Given the well-established fact that maintaining blood glucose in a near-normal range and avoiding significant hypo- or hyperglycemic episodes may help prevent complications of diabetes, it has become prudent to develop new technologies to achieve this. Using the glucose concentration in the interstitial fluid has been considered minimally invasive and a good option for an accurate and concealable means of estimating blood glucose measurements.⁸

Finally, this case report of documented hyperglycemia in a clinical trial draws to our attention the precautions that should be taken when prescribing zolpidem to patients with type 1 diabetes. Health care providers should review their patients' full medication list to anticipate potential interactions and adverse effects such as those evident in our patient. Special attention should be paid to patients with mental health disorders because different providers may be treating them with antidepressants, which have been shown to potentiate the effects of zolpidem, leading to higher risk of sleep behaviors. Even in patients not on antidepressants, one must be wary of the possibility for zolpidem-induced sleep-eating. We believe this could help in avoiding both the immediate complications and the long-term effects of hyperglycemia.

CLINICAL PEARLS

• Zolpidem is a commonly prescribed sleep aid that has been implicated in sleep-eating, among other activities.

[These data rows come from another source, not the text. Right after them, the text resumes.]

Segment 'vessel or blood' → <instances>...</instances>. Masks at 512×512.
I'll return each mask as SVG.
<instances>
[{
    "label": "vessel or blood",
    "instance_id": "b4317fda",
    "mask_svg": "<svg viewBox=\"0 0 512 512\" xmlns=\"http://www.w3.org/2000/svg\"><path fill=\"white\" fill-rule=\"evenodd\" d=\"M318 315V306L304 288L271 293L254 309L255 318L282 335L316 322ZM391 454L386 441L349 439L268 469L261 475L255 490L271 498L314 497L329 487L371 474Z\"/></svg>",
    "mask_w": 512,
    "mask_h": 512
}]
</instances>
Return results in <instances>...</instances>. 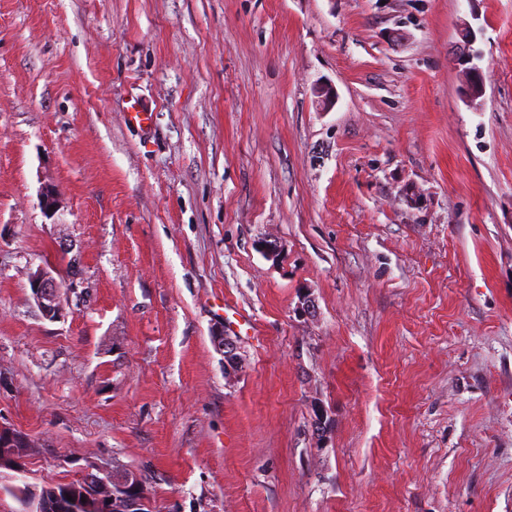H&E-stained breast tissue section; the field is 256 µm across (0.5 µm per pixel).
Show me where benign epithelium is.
<instances>
[{"label": "benign epithelium", "mask_w": 512, "mask_h": 512, "mask_svg": "<svg viewBox=\"0 0 512 512\" xmlns=\"http://www.w3.org/2000/svg\"><path fill=\"white\" fill-rule=\"evenodd\" d=\"M484 82L479 72L468 69V79L465 86V96L471 104L483 97ZM29 287L37 308L42 315L54 320L63 316L65 303L60 295L57 281L45 267H39L28 275ZM213 342L218 351L224 356V371L227 374L235 373L241 368L240 346L238 340L225 330H217L212 335ZM312 434L321 439L331 431V421L323 410L317 411L311 424ZM110 479L115 487V493L110 495L113 512H150L151 501L144 489L141 475L130 468H118L110 464L91 465L80 469L78 481L83 487H70L65 493L72 496V500L62 498L53 506L57 512H82L84 503L81 498L86 491L101 487L99 481Z\"/></svg>", "instance_id": "7a95c632"}]
</instances>
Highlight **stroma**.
<instances>
[{"instance_id":"1","label":"stroma","mask_w":512,"mask_h":512,"mask_svg":"<svg viewBox=\"0 0 512 512\" xmlns=\"http://www.w3.org/2000/svg\"><path fill=\"white\" fill-rule=\"evenodd\" d=\"M0 424L34 492L512 512V0H0ZM29 287L37 308L49 320L63 316L65 303L57 281L46 267H39L28 275ZM213 342L218 351L224 356V371L226 374L235 373L241 368L240 346L236 337L225 330H216L212 335ZM79 477L76 479L82 483L84 489H99L103 486L98 482L102 479H110L112 485L110 495L112 510L115 512H147L153 511L151 501L144 489L141 475L130 468L112 467L110 464L91 465L80 468ZM79 487H70L64 491L62 500L53 506V509L62 512H81L84 503L81 497L86 496L85 490ZM113 491L116 493L113 494ZM66 494L72 496V501L67 500ZM115 505V506H113ZM54 510V511H55Z\"/></svg>"}]
</instances>
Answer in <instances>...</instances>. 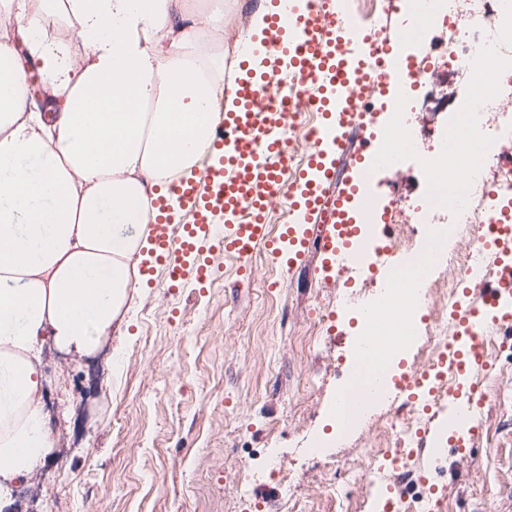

• Precautions should be taken when prescribing zolpidem to patients with diabetes because of the risk of unrecognized hyperglycemia that may occur in the setting of sleep-eating.

• Although not yet widely available, CGM may be a useful tool for viewing the effects of newly prescribed drugs on the glucose levels of patients with diabetes.

• More research is needed to find out whether patients with diabetes who take medications such as zolpidem have higher A1C levels as a result of unrecognized hyperglycemia.